-- EXTRACT PROVIDED follows --

Stefan A. F. Bon is a Professor of Chemical Engineering in the department of Chemistry at the University of Warwick, United Kingdom. His research considers polymer-based colloids. He is a Fellow of the International Union of Pure and Applied Chemistry, an elected member of the International Polymer Colloids Group (IPCG),  and member of the physical Newton international fellowship committee, and served as the Royal Society of Chemistry Outreach Lecturer in 2015-2016.

Academic career 
Bon studied chemical engineering at the Eindhoven University of Technology (TUe) in the Netherlands, obtaining his integrated undergraduate and MSc in Chemical Engineering (ir.) in 1993. He continued to specialize in the area of polymer and colloid science, with research in nitroxide-mediated reversible-deactivation radical polymerization (RDRP), and obtained his PhD in 1998 in polymer chemistry under the supervision of Anton L. German. He worked as a postdoctoral research assistant with David M. Haddleton at the University of Warwick from spring 1998, and was appointed as Unilever Lecturer in polymer chemistry in January 2001.He continues his career at the University of Warwick where he is a professor in polymer and colloid chemical engineering.

-- EXTRACT PROVIDED concluded --
-- RECORDS follows --

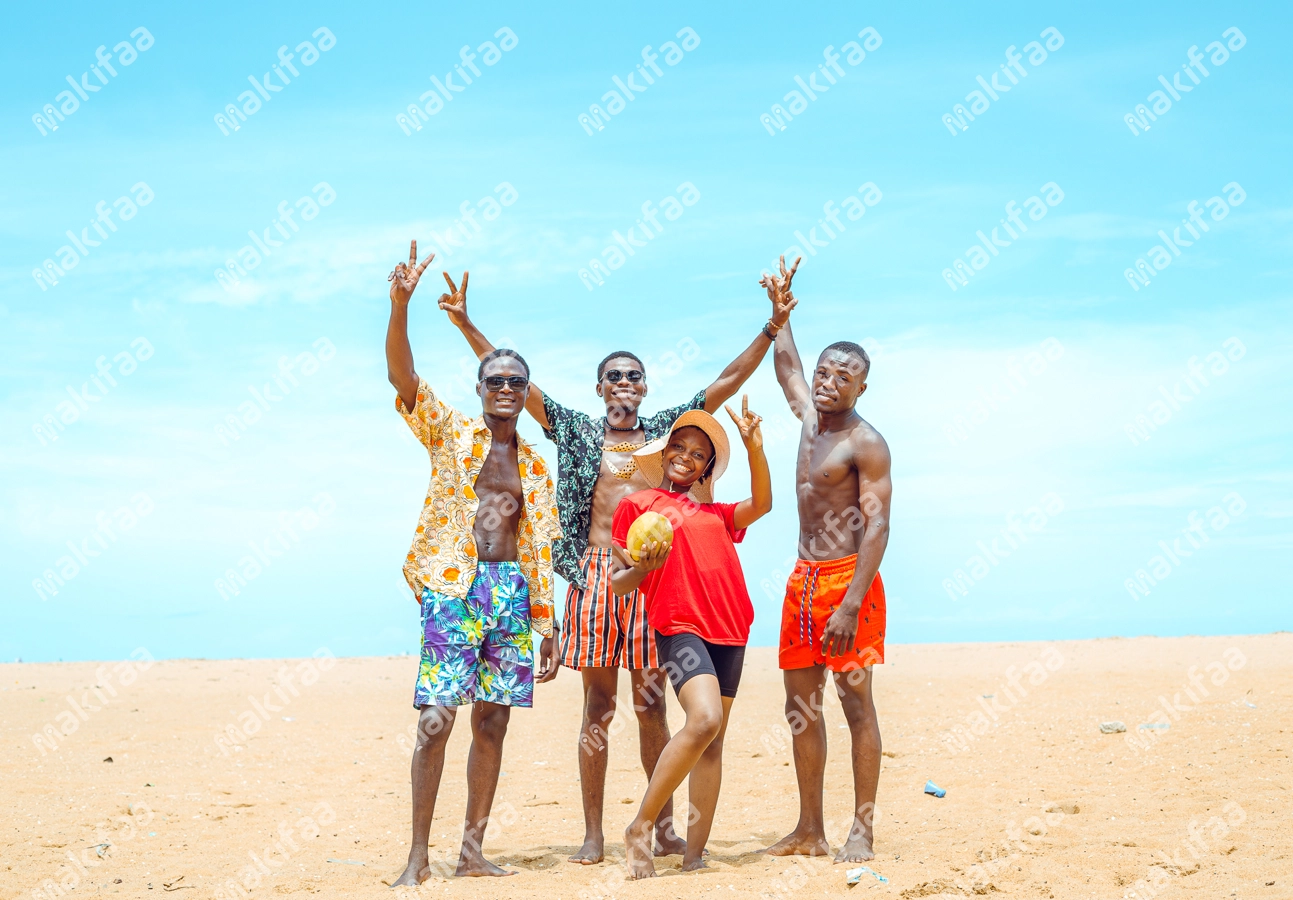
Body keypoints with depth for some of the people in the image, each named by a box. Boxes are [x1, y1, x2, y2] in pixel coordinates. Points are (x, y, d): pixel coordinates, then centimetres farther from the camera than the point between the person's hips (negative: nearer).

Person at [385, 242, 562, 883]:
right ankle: (417, 856, -3)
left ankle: (472, 849, 14)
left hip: (511, 593, 4)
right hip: (453, 588, -4)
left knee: (493, 722, 5)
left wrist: (545, 622, 13)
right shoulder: (449, 433, 5)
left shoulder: (534, 465, 16)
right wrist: (399, 306, -24)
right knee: (436, 719, -10)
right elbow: (401, 375, -10)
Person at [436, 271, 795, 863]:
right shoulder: (577, 432, 10)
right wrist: (466, 325, 2)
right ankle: (593, 835, 6)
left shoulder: (665, 430, 13)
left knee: (652, 707, 4)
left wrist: (771, 330, 6)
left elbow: (726, 383, 11)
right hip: (596, 574, -1)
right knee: (598, 707, 1)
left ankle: (664, 830, 12)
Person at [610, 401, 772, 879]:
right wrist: (644, 567, -16)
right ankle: (640, 829, -14)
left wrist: (754, 446, -2)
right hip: (678, 624, -6)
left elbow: (762, 503, 7)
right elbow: (618, 581, 5)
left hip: (729, 631, 6)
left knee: (714, 743, 2)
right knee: (704, 719, -25)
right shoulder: (638, 504, 9)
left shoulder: (715, 513, 23)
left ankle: (694, 857, 4)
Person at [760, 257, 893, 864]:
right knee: (801, 707, 8)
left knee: (856, 701, -5)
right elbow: (786, 366, 33)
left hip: (847, 581, -8)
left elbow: (877, 527, -17)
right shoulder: (810, 418, 12)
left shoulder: (866, 444, -10)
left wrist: (851, 605, -25)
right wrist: (781, 306, 32)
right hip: (803, 582, 8)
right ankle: (810, 830, 15)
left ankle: (861, 831, -1)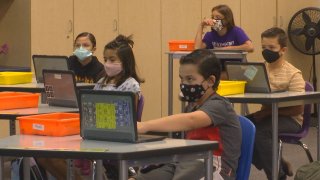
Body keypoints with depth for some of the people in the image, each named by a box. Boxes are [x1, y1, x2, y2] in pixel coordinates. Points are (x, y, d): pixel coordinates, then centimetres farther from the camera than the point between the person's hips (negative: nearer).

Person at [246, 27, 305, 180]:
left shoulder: (293, 74, -11)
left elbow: (298, 108, -16)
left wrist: (269, 111, -24)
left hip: (289, 119, -6)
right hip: (268, 115, 7)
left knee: (259, 131, -33)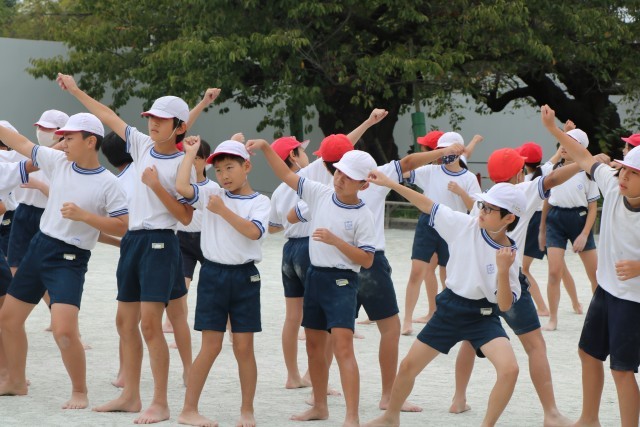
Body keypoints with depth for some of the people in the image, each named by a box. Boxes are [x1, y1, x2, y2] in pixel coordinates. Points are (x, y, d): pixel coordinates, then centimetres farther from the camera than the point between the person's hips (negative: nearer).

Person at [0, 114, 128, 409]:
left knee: (64, 330, -20)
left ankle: (79, 392, -1)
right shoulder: (59, 162, 3)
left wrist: (84, 215, -23)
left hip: (70, 259, -7)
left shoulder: (107, 184, -12)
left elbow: (121, 227, -14)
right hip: (39, 246, 7)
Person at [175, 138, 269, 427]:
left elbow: (254, 231, -17)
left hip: (245, 276, 0)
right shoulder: (210, 195, 5)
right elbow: (181, 187, -11)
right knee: (211, 346, -1)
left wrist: (223, 210, -21)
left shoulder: (259, 202, 1)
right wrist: (190, 153, -1)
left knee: (244, 347, 3)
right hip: (213, 274, 0)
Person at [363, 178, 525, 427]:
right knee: (409, 365, 11)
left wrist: (504, 270, -36)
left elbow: (505, 305, -20)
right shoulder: (464, 225, -10)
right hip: (449, 309, 3)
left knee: (509, 369, -26)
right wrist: (390, 183, -5)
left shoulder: (509, 256, -17)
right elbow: (428, 206, -3)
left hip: (483, 316, -3)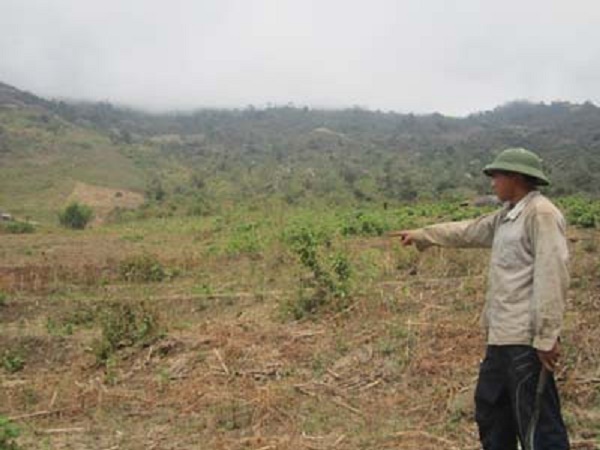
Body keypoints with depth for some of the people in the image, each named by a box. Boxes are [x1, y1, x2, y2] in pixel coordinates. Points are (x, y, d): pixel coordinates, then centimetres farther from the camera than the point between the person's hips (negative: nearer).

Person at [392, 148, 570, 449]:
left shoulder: (541, 214, -14)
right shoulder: (508, 215, 15)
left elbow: (552, 277, -20)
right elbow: (469, 231, 30)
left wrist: (547, 337, -23)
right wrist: (422, 235, 37)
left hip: (527, 339, -10)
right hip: (502, 335, 10)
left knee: (538, 423, -3)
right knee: (490, 412, 21)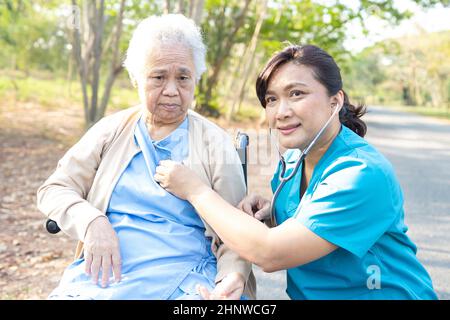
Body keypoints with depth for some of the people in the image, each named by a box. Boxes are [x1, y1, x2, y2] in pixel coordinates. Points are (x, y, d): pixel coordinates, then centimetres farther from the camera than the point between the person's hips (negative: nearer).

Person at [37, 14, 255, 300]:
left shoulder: (216, 144, 1)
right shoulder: (112, 130, 8)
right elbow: (53, 190, 8)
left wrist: (232, 276, -22)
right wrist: (92, 222, -13)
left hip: (182, 284, -1)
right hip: (101, 275, 1)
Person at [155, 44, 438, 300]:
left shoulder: (363, 174, -23)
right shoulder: (293, 158, 0)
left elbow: (270, 254, -25)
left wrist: (196, 190, -17)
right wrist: (271, 213, -7)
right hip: (305, 291, 6)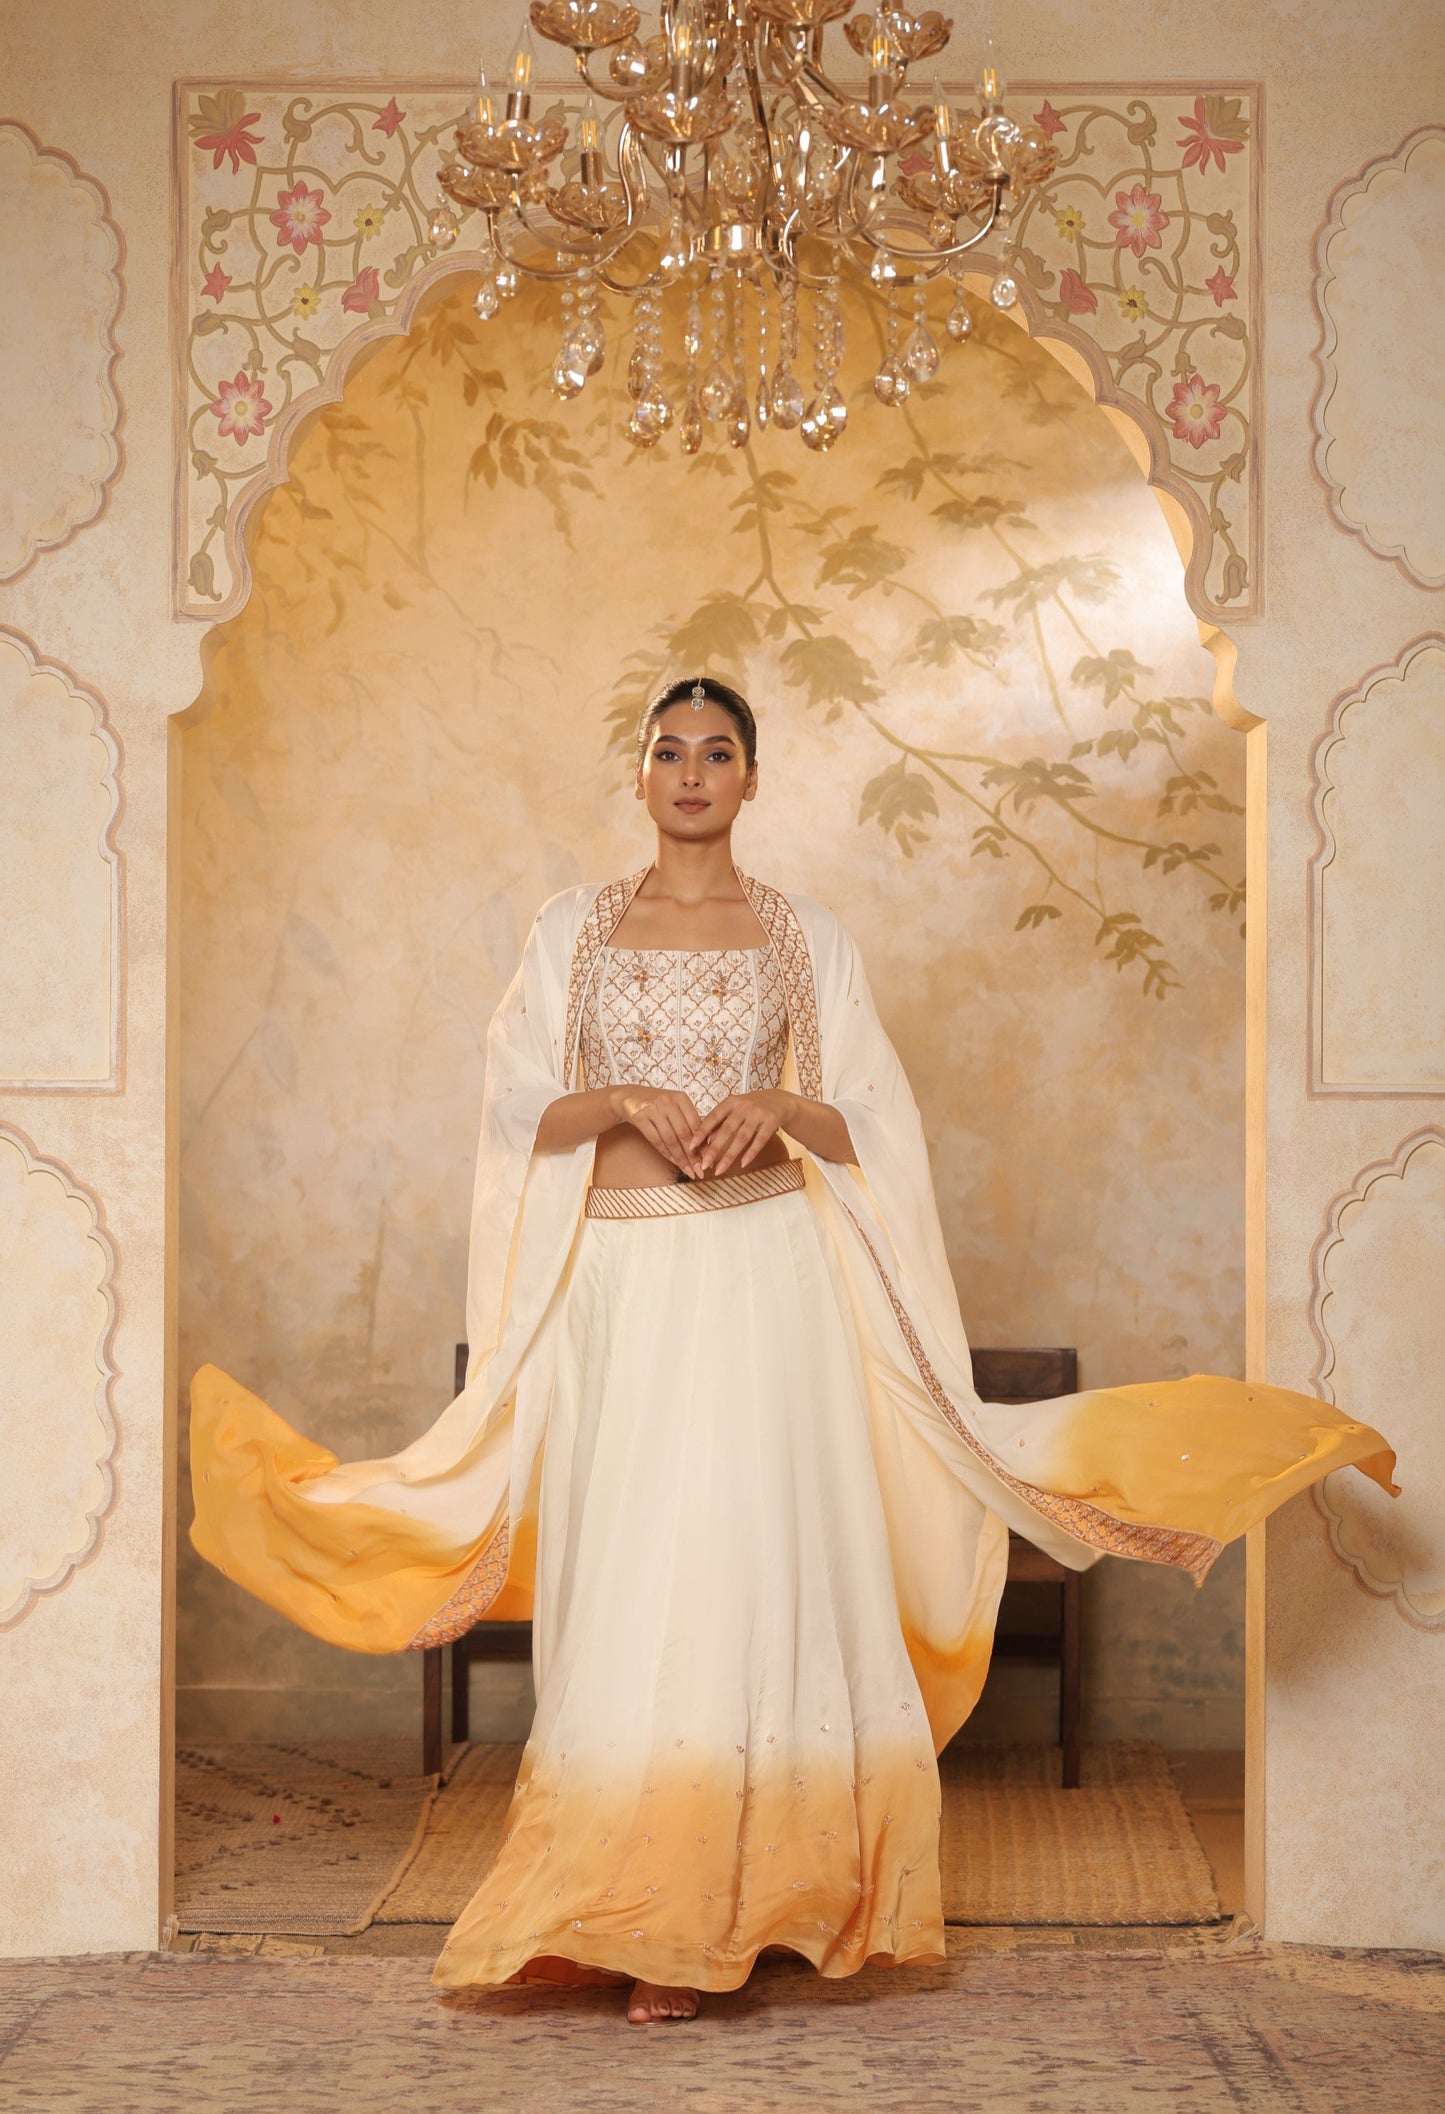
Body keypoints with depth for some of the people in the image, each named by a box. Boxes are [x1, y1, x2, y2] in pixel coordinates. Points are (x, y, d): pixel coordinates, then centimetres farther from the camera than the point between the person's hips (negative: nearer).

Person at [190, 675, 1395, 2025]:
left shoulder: (804, 939, 9)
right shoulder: (573, 928, 10)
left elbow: (866, 1127, 8)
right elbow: (522, 1116, 6)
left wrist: (779, 1107, -12)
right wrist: (620, 1103, -11)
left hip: (763, 1272, -1)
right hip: (617, 1280, 1)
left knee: (751, 1565, -5)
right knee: (627, 1578, -3)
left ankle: (740, 1892, 3)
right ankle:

-- RECORDS concluded --

• REQUIREMENT A:
Rewrite the paragraph of the Stefan A. F. Bon biography that begins "Bon studied chemical engineering" as a bulleted list, keeping its main facts.
• REQUIREMENT B:
Continue the Stefan A. F. Bon biography from the point where it ends.
The listing isn't needed for any of this.

• EXPECTED ANSWER A:
- Studied chemical engineering at the Eindhoven University of Technology (TUe) in the Netherlands and earned an integrated undergraduate and MSc degree in Chemical Engineering (ir.) in 1993.
- Specialized in polymer and colloid science, researching nitroxide-mediated reversible-deactivation radical polymerization (RDRP).
- Earned a PhD in polymer chemistry in 1998, supervised by Anton L. German.
- Worked as a postdoctoral research assistant with David M. Haddleton at the University of Warwick from spring 1998.
- Was appointed Unilever Lecturer in polymer chemistry in January 2001.
- Remains at the University of Warwick as a professor in polymer and colloid chemical engineering.

• EXPECTED ANSWER B:
Research 
Bon pioneered nitroxide-mediated reversible-deactiviation radical emulsion polymerization. His current research takes a chemical engineering and soft matter physics approach to polymer and colloidal systems. Research themes in the BonLab are: colloid and polymer science for the environment, a mechanistic understanding of polymer and colloid synthesis and physical/mechanical behaviour, out-of-equilibrium active matter, colloidal materials for a circular economy, and colloids at interfaces: adhesion and film formation. Bon works with a number of industrial partners.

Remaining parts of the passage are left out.